Por que não mostrar que o
festejado programa Minha Casa, Minha Vida tem um desempenho ruim quando se
trata de moradias para a camada de trabalhadores também pobres, mas cuja renda
ultrapassa a dos menos aquinhoados, teoricamente atendidos pelo programa? Sobra
uma enorme parcela da população trabalhadora sem acesso à casa própria, tendo de
pagar aluguéis escorchantes.
Isso para não falar de um estilo
de governo mais simples, mais honesto, que diga a verdade, mostre os problemas
e não se fie no estilo "Brasil maravilha". De um governo mais
poupador de impostos, reduzindo-os para todos e não apenas para beneficiar as
empresas "campeãs" ou "estratégicas". As oposições precisam
ser mais específicas e mostrar como reduzirão os absurdos 39 ministérios, como
eliminarão o inchaço de funcionários e fortalecerão critérios profissionais
para as nomeações. Também chegou a hora de uma reforma política e eleitoral.
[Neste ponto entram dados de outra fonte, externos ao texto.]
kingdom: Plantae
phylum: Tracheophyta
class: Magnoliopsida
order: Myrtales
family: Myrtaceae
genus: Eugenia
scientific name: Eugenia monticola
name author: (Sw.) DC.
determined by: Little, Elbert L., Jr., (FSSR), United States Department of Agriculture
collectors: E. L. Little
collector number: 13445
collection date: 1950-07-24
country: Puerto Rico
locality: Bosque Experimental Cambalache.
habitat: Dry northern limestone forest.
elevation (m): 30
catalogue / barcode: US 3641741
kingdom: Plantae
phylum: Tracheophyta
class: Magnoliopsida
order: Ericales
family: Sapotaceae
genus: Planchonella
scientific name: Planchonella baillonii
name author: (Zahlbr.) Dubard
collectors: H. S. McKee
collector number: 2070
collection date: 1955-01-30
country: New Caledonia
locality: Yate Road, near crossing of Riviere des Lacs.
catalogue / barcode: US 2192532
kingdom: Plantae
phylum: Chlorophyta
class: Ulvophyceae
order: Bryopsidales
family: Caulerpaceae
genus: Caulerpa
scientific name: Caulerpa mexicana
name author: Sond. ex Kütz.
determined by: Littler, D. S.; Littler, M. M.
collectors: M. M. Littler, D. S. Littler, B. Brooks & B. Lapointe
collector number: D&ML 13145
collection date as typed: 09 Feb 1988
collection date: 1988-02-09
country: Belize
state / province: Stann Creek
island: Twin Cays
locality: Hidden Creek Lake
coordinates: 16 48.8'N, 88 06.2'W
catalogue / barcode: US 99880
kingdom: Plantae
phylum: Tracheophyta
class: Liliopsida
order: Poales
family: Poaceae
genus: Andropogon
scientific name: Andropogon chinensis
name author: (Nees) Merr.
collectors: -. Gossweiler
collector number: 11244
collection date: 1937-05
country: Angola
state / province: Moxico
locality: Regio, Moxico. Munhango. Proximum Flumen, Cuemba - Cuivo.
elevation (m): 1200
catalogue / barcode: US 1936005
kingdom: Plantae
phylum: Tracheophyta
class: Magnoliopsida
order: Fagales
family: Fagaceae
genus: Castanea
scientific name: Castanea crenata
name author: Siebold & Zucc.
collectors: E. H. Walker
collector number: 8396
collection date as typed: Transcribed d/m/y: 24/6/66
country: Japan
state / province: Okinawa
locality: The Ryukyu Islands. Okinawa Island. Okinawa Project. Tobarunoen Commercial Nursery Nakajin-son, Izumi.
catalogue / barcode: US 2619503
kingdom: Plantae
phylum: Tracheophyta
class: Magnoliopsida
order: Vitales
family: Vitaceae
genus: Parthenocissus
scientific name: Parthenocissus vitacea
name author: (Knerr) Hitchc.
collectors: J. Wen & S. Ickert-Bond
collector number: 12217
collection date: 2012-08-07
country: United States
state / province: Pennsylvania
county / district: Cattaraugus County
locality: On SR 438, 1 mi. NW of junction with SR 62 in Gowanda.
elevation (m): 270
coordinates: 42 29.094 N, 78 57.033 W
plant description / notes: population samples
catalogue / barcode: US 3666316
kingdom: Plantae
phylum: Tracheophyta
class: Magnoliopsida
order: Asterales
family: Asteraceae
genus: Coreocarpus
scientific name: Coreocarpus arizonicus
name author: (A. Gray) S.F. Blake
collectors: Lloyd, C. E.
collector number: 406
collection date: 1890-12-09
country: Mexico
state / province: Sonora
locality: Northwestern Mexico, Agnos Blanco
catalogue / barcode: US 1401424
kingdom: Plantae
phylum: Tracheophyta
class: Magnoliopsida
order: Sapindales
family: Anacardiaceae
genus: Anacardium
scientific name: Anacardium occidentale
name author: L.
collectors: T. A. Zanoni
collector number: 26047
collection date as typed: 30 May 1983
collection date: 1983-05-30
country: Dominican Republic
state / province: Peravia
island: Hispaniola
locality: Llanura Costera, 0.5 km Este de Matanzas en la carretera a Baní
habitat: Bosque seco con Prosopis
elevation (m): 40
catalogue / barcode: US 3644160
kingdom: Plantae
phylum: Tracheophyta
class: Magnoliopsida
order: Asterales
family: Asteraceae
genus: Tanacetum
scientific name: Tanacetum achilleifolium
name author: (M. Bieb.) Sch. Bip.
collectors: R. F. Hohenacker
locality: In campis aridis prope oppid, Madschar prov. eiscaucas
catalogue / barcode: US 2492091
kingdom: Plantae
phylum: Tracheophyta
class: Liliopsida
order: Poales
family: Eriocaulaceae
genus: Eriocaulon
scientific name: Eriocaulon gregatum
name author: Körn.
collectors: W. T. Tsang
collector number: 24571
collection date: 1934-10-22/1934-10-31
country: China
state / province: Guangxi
Não dá para governar com 30 partidos, dos quais boa parte não passa de legenda
de aluguel.
Em suma, está na hora de mudar e
quem tem a boca torta pelo cachimbo da conivência com a corrupção, o
desperdício e a incompetência administrativa, por mais que faça mímica, não é
capaz dessa proeza. O passado recente teve suas virtudes, mas se esgotou.
Construamos um futuro de menos arrogância, com realismo e competência, que nos
leve a dias melhores."
Artigo de Fernando Henrique Cardoso, criador do Real e ex-presidente da República, publicado em vários jornais.